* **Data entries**
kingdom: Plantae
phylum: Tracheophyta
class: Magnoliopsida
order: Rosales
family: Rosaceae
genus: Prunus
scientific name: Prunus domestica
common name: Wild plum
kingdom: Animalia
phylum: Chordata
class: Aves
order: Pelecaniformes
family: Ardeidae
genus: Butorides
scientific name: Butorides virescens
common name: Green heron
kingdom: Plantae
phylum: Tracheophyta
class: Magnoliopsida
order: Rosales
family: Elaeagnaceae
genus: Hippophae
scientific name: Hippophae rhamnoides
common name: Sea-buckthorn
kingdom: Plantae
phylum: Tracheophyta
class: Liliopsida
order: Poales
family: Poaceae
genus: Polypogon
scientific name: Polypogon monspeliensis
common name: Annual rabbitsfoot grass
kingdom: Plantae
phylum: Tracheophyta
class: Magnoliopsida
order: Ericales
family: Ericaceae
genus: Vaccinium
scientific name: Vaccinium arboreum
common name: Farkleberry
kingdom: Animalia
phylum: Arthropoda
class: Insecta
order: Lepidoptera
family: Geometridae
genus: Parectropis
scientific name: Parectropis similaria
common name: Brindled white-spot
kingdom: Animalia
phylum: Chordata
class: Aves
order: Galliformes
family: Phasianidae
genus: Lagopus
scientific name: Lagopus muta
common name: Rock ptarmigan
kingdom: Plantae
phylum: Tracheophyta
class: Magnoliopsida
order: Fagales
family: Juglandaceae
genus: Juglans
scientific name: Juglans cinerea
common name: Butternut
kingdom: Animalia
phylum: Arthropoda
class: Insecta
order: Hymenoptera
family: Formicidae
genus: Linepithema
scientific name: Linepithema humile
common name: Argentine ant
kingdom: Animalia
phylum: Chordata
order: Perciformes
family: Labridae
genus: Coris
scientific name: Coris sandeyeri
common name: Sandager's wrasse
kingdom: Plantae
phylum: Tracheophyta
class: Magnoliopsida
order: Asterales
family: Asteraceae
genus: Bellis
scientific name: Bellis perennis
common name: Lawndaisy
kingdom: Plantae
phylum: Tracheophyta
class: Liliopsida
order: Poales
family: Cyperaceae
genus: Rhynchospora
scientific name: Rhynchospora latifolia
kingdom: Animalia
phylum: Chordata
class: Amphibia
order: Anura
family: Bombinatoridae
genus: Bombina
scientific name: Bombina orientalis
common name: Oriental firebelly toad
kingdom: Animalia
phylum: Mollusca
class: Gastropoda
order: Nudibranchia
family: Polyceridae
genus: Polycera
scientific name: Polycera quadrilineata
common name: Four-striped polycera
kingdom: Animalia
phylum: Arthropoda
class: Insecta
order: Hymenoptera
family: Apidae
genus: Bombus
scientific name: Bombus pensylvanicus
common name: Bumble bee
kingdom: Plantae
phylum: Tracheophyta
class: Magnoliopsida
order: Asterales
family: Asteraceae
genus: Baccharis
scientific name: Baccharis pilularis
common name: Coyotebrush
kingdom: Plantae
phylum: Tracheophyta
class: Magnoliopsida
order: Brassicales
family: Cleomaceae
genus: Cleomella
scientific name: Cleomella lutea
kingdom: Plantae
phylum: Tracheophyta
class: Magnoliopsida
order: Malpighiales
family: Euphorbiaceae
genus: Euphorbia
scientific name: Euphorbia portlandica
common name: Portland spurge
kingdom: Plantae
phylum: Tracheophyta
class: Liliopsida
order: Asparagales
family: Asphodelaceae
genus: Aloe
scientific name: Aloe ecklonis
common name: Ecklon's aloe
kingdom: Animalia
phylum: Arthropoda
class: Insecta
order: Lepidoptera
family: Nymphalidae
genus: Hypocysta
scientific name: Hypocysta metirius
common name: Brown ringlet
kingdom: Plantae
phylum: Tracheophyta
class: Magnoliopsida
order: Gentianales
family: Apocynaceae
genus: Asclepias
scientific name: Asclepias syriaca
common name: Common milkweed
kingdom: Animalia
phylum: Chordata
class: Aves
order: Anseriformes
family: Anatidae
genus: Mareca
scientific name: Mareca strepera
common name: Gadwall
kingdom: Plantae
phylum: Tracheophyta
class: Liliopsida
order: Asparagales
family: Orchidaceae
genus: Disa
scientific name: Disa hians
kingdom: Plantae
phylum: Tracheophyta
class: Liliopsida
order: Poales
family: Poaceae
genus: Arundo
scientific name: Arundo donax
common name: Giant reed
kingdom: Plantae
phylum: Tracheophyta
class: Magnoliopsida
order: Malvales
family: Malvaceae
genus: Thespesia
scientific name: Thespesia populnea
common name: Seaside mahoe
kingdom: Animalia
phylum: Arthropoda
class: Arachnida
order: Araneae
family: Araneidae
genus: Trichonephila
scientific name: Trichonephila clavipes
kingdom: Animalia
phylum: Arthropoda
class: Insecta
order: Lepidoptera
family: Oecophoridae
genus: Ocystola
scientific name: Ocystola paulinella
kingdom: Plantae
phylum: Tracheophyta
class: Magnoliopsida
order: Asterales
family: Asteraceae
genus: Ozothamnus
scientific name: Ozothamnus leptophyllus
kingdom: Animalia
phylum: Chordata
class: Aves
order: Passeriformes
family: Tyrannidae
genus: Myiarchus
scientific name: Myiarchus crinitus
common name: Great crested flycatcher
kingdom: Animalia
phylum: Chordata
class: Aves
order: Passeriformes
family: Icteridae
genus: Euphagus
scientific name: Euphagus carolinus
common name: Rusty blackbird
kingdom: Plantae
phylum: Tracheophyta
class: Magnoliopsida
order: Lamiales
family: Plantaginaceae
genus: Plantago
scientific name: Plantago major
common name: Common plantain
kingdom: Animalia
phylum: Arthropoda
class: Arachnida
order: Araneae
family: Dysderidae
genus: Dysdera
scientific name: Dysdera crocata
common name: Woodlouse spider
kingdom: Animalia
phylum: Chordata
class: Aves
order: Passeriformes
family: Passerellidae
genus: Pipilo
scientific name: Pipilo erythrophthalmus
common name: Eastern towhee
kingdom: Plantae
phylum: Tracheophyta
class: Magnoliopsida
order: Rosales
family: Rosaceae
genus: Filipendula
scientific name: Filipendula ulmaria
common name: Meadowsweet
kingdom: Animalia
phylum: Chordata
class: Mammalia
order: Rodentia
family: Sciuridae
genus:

* **WHAT YOU WILL DO**
Starting at the line that contains "order: Lamiales" and ending at the end of the data, substitute "vernacular name" for every "common name". Give back only those lines, both ends included, with all else unchanged.

* **EXERCISE OUTPUT**
order: Lamiales
family: Plantaginaceae
genus: Plantago
scientific name: Plantago major
vernacular name: Common plantain
kingdom: Animalia
phylum: Arthropoda
class: Arachnida
order: Araneae
family: Dysderidae
genus: Dysdera
scientific name: Dysdera crocata
vernacular name: Woodlouse spider
kingdom: Animalia
phylum: Chordata
class: Aves
order: Passeriformes
family: Passerellidae
genus: Pipilo
scientific name: Pipilo erythrophthalmus
vernacular name: Eastern towhee
kingdom: Plantae
phylum: Tracheophyta
class: Magnoliopsida
order: Rosales
family: Rosaceae
genus: Filipendula
scientific name: Filipendula ulmaria
vernacular name: Meadowsweet
kingdom: Animalia
phylum: Chordata
class: Mammalia
order: Rodentia
family: Sciuridae
genus:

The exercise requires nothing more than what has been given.